Work required:
Convert every line of the material below into a JSON list of strings, one string per line, leaving out blank lines. Omit the pictures from your answer.
Records for this exercise below:
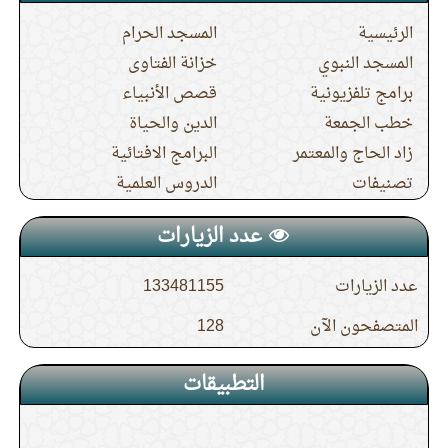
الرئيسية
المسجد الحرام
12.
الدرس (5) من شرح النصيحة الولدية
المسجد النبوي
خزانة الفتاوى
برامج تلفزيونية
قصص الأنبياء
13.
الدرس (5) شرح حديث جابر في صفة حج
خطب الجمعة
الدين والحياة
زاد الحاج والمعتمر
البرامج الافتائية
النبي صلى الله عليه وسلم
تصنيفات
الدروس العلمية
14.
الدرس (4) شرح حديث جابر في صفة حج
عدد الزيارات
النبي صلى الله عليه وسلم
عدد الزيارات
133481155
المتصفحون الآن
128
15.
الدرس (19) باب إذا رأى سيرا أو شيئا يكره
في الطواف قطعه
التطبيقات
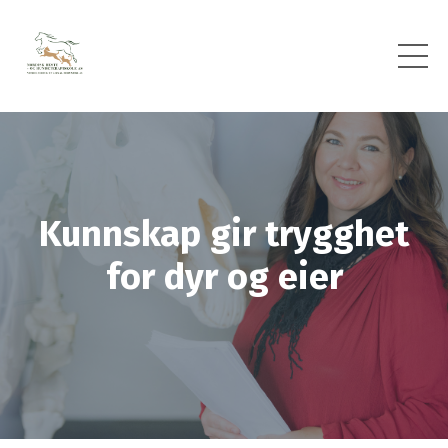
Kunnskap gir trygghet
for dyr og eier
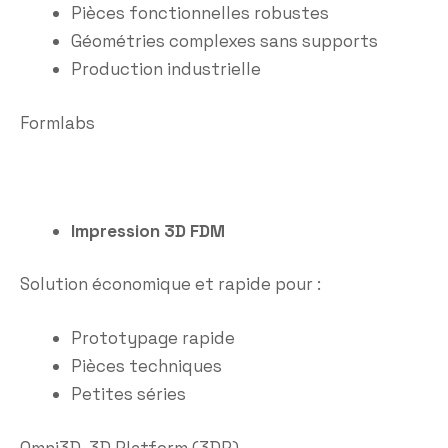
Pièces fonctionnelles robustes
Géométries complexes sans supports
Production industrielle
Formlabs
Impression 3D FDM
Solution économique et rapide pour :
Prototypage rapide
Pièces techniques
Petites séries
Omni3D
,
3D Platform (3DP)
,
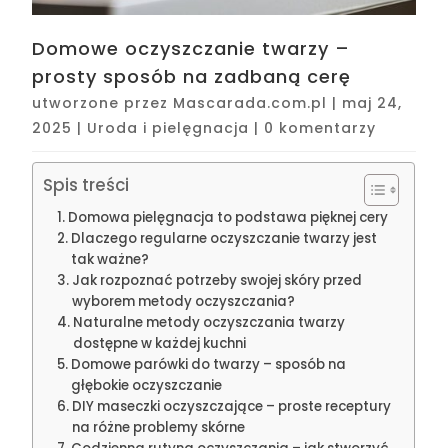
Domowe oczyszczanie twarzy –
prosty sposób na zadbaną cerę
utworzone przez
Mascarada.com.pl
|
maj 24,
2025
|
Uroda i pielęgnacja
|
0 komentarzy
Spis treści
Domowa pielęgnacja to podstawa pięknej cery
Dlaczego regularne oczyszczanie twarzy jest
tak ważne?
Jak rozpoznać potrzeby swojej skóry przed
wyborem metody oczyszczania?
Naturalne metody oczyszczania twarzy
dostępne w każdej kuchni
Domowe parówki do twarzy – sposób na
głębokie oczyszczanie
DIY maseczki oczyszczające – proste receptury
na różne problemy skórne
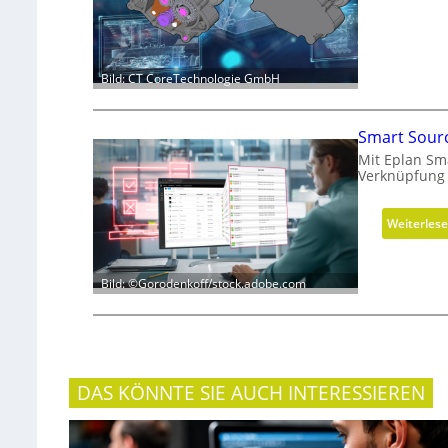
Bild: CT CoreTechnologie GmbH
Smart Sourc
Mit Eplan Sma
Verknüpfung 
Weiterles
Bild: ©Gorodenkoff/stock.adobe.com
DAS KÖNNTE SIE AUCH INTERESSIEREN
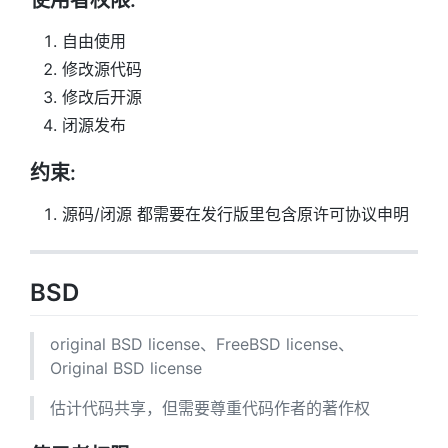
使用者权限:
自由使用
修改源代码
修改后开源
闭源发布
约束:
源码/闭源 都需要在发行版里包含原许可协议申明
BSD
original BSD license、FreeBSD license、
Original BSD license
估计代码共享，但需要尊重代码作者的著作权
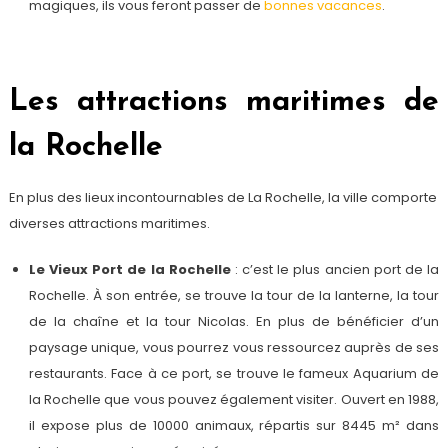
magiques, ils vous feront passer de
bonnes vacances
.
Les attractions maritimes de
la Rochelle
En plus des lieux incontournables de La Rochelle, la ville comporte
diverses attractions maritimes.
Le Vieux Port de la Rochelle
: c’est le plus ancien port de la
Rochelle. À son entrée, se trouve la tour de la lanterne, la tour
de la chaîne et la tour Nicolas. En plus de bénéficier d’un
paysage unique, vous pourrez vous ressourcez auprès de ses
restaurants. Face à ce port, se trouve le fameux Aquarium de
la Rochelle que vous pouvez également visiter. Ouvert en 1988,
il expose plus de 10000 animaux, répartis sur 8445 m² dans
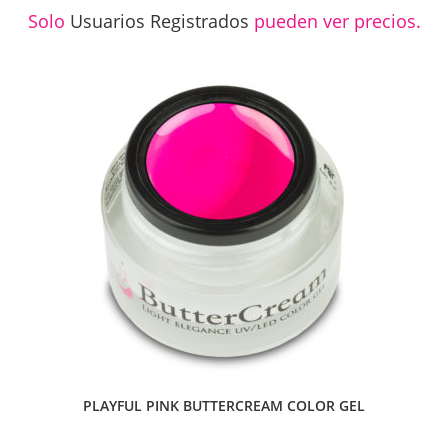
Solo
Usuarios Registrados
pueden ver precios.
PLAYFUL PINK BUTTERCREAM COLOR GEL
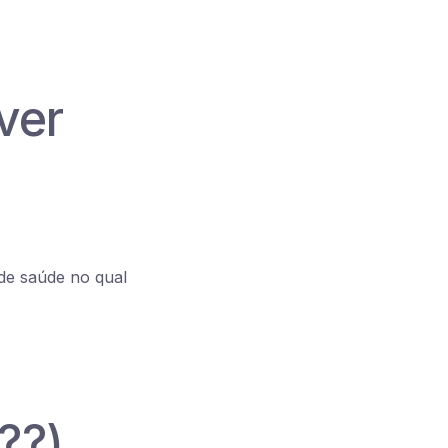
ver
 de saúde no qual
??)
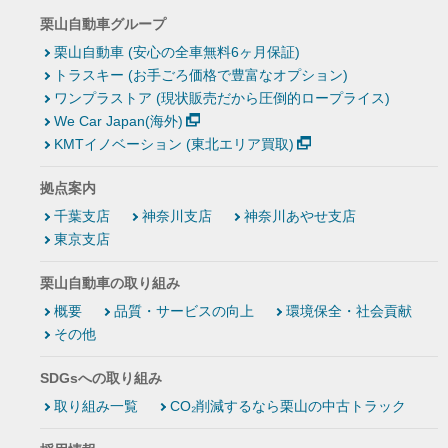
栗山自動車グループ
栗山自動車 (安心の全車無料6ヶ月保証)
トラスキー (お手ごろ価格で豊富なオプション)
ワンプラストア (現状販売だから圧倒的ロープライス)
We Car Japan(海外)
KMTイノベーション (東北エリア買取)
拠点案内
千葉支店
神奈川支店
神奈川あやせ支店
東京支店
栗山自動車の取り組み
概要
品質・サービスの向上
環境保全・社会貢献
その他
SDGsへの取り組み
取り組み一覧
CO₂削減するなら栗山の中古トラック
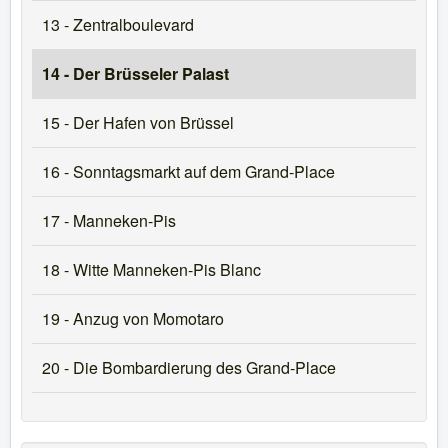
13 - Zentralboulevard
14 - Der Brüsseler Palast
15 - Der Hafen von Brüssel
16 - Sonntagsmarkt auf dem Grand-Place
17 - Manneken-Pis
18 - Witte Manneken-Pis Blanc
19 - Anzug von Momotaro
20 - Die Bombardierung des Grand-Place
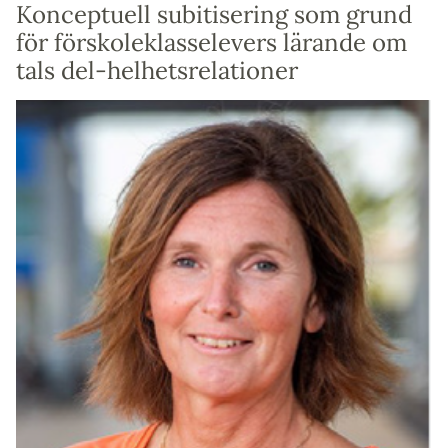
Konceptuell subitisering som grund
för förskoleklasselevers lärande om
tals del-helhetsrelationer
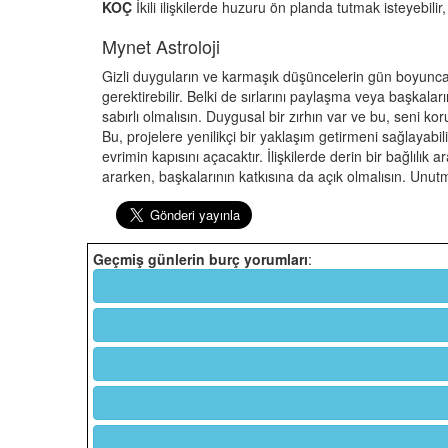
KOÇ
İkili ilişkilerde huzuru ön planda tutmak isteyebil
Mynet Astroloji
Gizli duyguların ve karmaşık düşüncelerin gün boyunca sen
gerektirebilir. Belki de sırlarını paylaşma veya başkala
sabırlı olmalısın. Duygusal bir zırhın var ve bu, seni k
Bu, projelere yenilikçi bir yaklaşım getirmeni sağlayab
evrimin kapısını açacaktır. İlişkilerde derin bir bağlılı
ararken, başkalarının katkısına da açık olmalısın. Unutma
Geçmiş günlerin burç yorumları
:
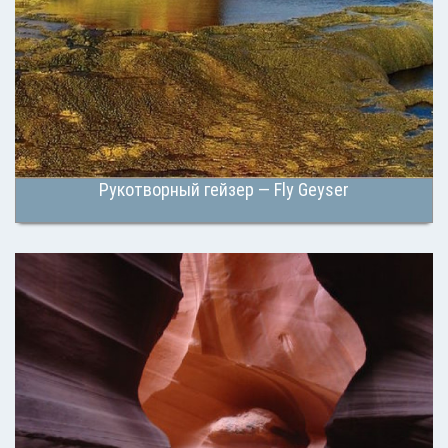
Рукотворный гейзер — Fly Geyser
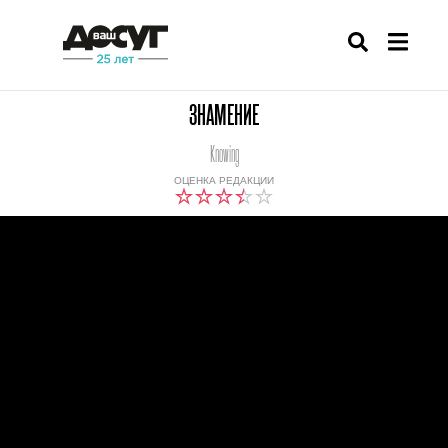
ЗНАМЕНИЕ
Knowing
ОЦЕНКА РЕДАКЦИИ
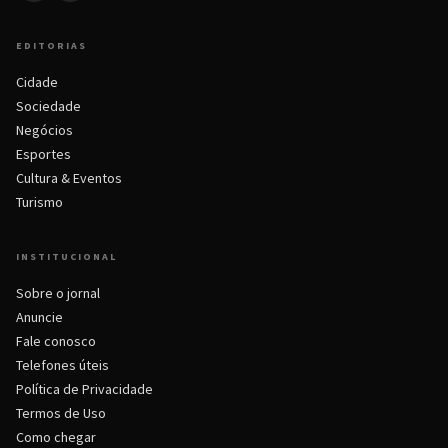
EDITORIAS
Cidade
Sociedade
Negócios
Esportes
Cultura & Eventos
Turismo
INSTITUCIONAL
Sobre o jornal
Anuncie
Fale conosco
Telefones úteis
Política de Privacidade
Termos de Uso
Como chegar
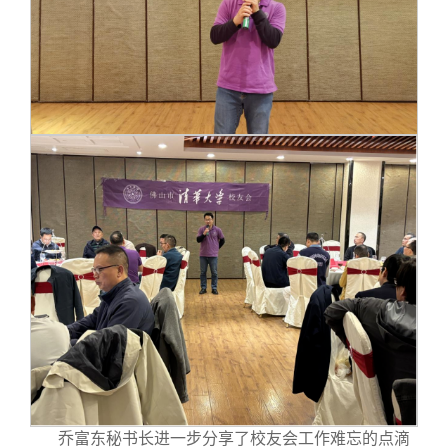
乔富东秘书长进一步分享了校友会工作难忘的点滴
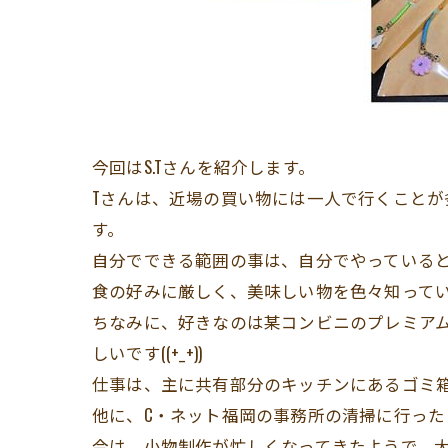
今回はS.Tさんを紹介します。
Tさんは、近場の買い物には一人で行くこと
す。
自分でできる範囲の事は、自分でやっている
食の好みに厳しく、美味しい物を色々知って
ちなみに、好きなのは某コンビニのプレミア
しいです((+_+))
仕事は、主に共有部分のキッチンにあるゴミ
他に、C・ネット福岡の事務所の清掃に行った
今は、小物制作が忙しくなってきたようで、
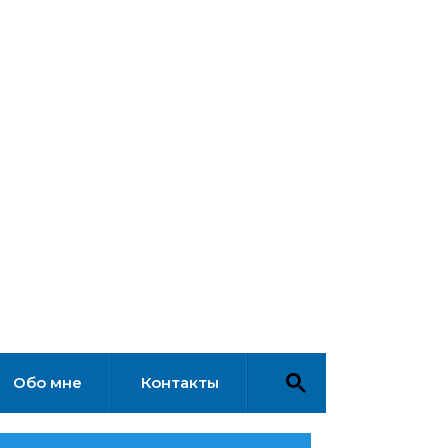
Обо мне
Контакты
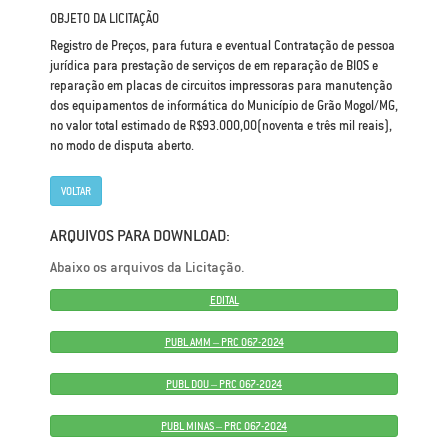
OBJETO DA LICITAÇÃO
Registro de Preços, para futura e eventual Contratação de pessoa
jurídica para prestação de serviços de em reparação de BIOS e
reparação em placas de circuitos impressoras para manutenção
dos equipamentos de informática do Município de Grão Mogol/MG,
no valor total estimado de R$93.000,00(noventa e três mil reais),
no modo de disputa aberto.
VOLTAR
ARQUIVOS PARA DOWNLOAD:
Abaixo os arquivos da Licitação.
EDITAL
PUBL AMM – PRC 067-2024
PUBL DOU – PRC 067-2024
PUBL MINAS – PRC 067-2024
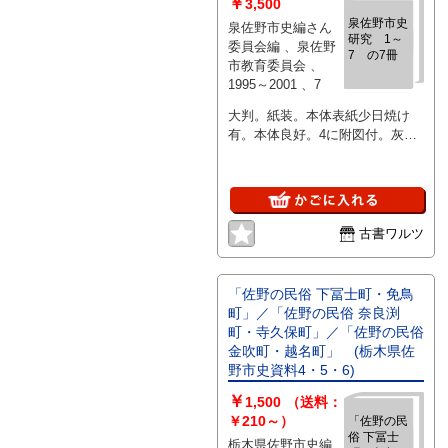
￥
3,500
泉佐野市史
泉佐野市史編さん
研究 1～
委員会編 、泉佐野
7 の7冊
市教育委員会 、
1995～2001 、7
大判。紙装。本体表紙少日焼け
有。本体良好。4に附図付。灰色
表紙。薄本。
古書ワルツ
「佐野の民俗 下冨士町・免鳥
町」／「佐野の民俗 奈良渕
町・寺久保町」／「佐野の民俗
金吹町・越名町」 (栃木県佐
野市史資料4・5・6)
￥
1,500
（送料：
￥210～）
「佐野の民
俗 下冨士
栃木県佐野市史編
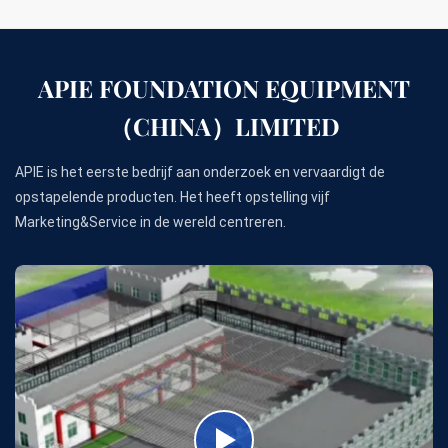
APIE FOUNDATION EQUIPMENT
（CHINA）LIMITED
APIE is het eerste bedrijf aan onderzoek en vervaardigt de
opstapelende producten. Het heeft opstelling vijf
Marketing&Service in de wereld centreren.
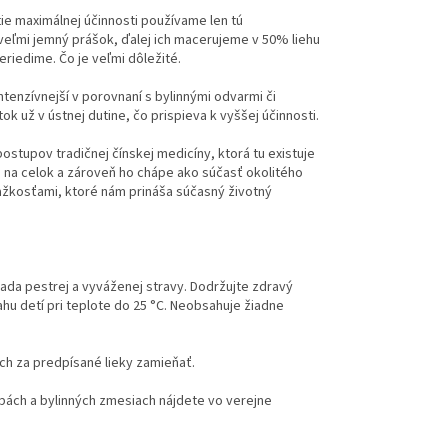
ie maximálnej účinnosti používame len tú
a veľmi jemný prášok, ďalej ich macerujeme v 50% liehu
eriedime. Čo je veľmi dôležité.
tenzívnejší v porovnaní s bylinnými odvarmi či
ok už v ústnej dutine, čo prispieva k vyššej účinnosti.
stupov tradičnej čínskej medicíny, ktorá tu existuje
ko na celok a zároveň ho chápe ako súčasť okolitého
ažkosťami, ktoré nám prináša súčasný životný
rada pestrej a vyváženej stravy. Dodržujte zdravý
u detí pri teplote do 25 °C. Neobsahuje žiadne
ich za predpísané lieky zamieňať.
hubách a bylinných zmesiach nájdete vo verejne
End of Records for this exercise.
Output of the exercise:
[
  "الرئيسية",
  "المسجد الحرام",
  "12.",
  "الدرس (5) من شرح النصيحة الولدية",
  "المسجد النبوي",
  "خزانة الفتاوى",
  "برامج تلفزيونية",
  "قصص الأنبياء",
  "13.",
  "الدرس (5) شرح حديث جابر في صفة حج",
  "خطب الجمعة",
  "الدين والحياة",
  "زاد الحاج والمعتمر",
  "البرامج الافتائية",
  "النبي صلى الله عليه وسلم",
  "تصنيفات",
  "الدروس العلمية",
  "14.",
  "الدرس (4) شرح حديث جابر في صفة حج",
  "عدد الزيارات",
  "النبي صلى الله عليه وسلم",
  "عدد الزيارات",
  "133481155",
  "المتصفحون الآن",
  "128",
  "15.",
  "الدرس (19) باب إذا رأى سيرا أو شيئا يكره",
  "في الطواف قطعه",
  "التطبيقات",
  "Kunnskap gir trygghet",
  "for dyr og eier",
  "Pièces fonctionnelles robustes",
  "Géométries complexes sans supports",
  "Production industrielle",
  "Formlabs",
  "Impression 3D FDM",
  "Solution économique et rapide pour :",
  "Prototypage rapide",
  "Pièces techniques",
  "Petites séries",
  "Omni3D",
  ",",
  "3D Platform (3DP)",
  ",",
  "Domowe oczyszczanie twarzy –",
  "prosty sposób na zadbaną cerę",
  "utworzone przez",
  "Mascarada.com.pl",
  "|",
  "maj 24,",
  "2025",
  "|",
  "Uroda i pielęgnacja",
  "|",
  "0 komentarzy",
  "Spis treści",
  "Domowa pielęgnacja to podstawa pięknej cery",
  "Dlaczego regularne oczyszczanie twarzy jest",
  "tak ważne?",
  "Jak rozpoznać potrzeby swojej skóry przed",
  "wyborem metody oczyszczania?",
  "Naturalne metody oczyszczania twarzy",
  "dostępne w każdej kuchni",
  "Domowe parówki do twarzy – sposób na",
  "głębokie oczyszczanie",
  "DIY maseczki oczyszczające – proste receptury",
  "na różne problemy skórne",
  "Bild: CT CoreTechnologie GmbH",
  "Smart Sourc",
  "Mit Eplan Sma",
  "Verknüpfung ",
  "Weiterles",
  "Bild: ©Gorodenkoff/stock.adobe.com",
  "DAS KÖNNTE SIE AUCH INTERESSIEREN",
  "使用者权限:",
  "自由使用",
  "修改源代码",
  "修改后开源",
  "闭源发布",
  "约束:",
  "源码/闭源 都需要在发行版里包含原许可协议申明",
  "BSD",
  "original BSD license、FreeBSD license、",
  "Original BSD license",
  "估计代码共享，但需要尊重代码作者的著作权",
  "magiques, ils vous feront passer de",
  "bonnes vacances",
  ".",
  "Les attractions maritimes de",
  "la Rochelle",
  "En plus des lieux incontournables de La Rochelle, la ville comporte",
  "diverses attractions maritimes.",
  "Le Vieux Port de la Rochelle",
  ": c’est le plus ancien port de la",
  "Rochelle. À son entrée, se trouve la tour de la lanterne, la tour",
  "de la chaîne et la tour Nicolas. En plus de bénéficier d’un",
  "paysage unique, vous pourrez vous ressourcez auprès de ses",
  "restaurants. Face à ce port, se trouve le fameux Aquarium de",
  "la Rochelle que vous pouvez également visiter. Ouvert en 1988,",
  "il expose plus de 10000 animaux, répartis sur 8445 m² dans",
  "Solo",
  "Usuarios Registrados",
  "pueden ver precios.",
  "PLAYFUL PINK BUTTERCREAM COLOR GEL",
  "ver",
  " de saúde no qual",
  "??)",
  "栗山自動車グループ",
  "栗山自動車 (安心の全車無料6ヶ月保証)",
  "トラスキー (お手ごろ価格で豊富なオプション)",
  "ワンプラストア (現状販売だから圧倒的ロープライス)",
  "We Car Japan(海外)",
  "KMTイノベーション (東北エリア買取)",
  "拠点案内",
  "千葉支店",
  "神奈川支店",
  "神奈川あやせ支店",
  "東京支店",
  "栗山自動車の取り組み",
  "概要",
  "品質・サービスの向上",
  "環境保全・社会貢献",
  "その他",
  "SDGsへの取り組み",
  "取り組み一覧",
  "CO₂削減するなら栗山の中古トラック",
  "13 - Zentralboulevard",
  "14 - Der Brüsseler Palast",
  "15 - Der Hafen von Brüssel",
  "16 - Sonntagsmarkt auf dem Grand-Place",
  "17 - Manneken-Pis",
  "18 - Witte Manneken-Pis Blanc",
  "19 - Anzug von Momotaro",
  "20 - Die Bombardierung des Grand-Place",
  "Konceptuell subitisering som grund",
  "för förskoleklasselevers lärande om",
  "tals del-helhetsrelationer",
  "KOÇ",
  "İkili ilişkilerde huzuru ön planda tutmak isteyebil",
  "Mynet Astroloji",
  "Gizli duyguların ve karmaşık düşüncelerin gün boyunca sen",
  "gerektirebilir. Belki de sırlarını paylaşma veya başkala",
  "sabırlı olmalısın. Duygusal bir zırhın var ve bu, seni k",
  "Bu, projelere yenilikçi bir yaklaşım getirmeni sağlayab",
  "evrimin kapısını açacaktır. İlişkilerde derin bir bağlılı",
  "ararken, başkalarının katkısına da açık olmalısın. Unutma",
  "Geçmiş günlerin burç yorumları",
  ":",
  "Рукотворный гейзер — Fly Geyser",
  "ЗНАМЕНИЕ",
  "Knowing",
  "ОЦЕНКА РЕДАКЦИИ",
  "EDITORIAS",
  "Cidade",
  "Sociedade",
  "Negócios",
  "Esportes",
  "Cultura & Eventos",
  "Turismo",
  "INSTITUCIONAL",
  "Sobre o jornal",
  "Anuncie",
  "Fale conosco",
  "Telefones úteis",
  "Política de Privacidade",
  "Termos de Uso",
  "Como chegar",
  "乔富东秘书长进一步分享了校友会工作难忘的点滴",
  "今回はS.Tさんを紹介します。",
  "Tさんは、近場の買い物には一人で行くこと",
  "す。",
  "自分でできる範囲の事は、自分でやっている",
  "食の好みに厳しく、美味しい物を色々知って",
  "ちなみに、好きなのは某コンビニのプレミア",
  "しいです((+_+))",
  "仕事は、主に共有部分のキッチンにあるゴミ",
  "他に、C・ネット福岡の事務所の清掃に行った",
  "今は、小物制作が忙しくなってきたようで、",
  "Обо мне",
  "Контакты",
  "OBJETO DA LICITAÇÃO",
  "Registro de Preços, para futura e eventual Contratação de pessoa",
  "jurídica para prestação de serviços de em reparação de BIOS e",
  "reparação em placas de circuitos impressoras para manutenção",
  "dos equipamentos de informática do Município de Grão Mogol/MG,",
  "no valor total estimado de R$93.000,00(noventa e três mil reais),",
  "no modo de disputa aberto.",
  "VOLTAR",
  "ARQUIVOS PARA DOWNLOAD:",
  "Abaixo os arquivos da Licitação.",
  "EDITAL",
  "PUBL AMM – PRC 067-2024",
  "PUBL DOU – PRC 067-2024",
  "PUBL MINAS – PRC 067-2024",
  "￥",
  "3,500",
  "泉佐野市史",
  "泉佐野市史編さん",
  "研究 1～",
  "委員会編 、泉佐野",
  "7 の7冊",
  "市教育委員会 、",
  "1995～2001 、7",
  "大判。紙装。本体表紙少日焼け",
  "有。本体良好。4に附図付。灰色",
  "表紙。薄本。",
  "古書ワルツ",
  "「佐野の民俗 下冨士町・免鳥",
  "町」／「佐野の民俗 奈良渕",
  "町・寺久保町」／「佐野の民俗",
  "金吹町・越名町」 (栃木県佐",
  "野市史資料4・5・6)",
  "￥",
  "1,500",
  "（送料：",
  "￥210～）",
  "「佐野の民",
  "俗 下冨士",
  "栃木県佐野市史編",
  "APIE FOUNDATION EQUIPMENT",
  "（CHINA）LIMITED",
  "APIE is het eerste bedrijf aan onderzoek en vervaardigt de",
  "opstapelende producten. Het heeft opstelling vijf",
  "Marketing&Service in de wereld centreren.",
  "ie maximálnej účinnosti používame len tú",
  "a veľmi jemný prášok, ďalej ich macerujeme v 50% liehu",
  "eriedime. Čo je veľmi dôležité.",
  "tenzívnejší v porovnaní s bylinnými odvarmi či",
  "ok už v ústnej dutine, čo prispieva k vyššej účinnosti.",
  "stupov tradičnej čínskej medicíny, ktorá tu existuje",
  "ko na celok a zároveň ho chápe ako súčasť okolitého",
  "ažkosťami, ktoré nám prináša súčasný životný",
  "rada pestrej a vyváženej stravy. Dodržujte zdravý",
  "u detí pri teplote do 25 °C. Neobsahuje žiadne",
  "ich za predpísané lieky zamieňať.",
  "hubách a bylinných zmesiach nájdete vo verejne"
]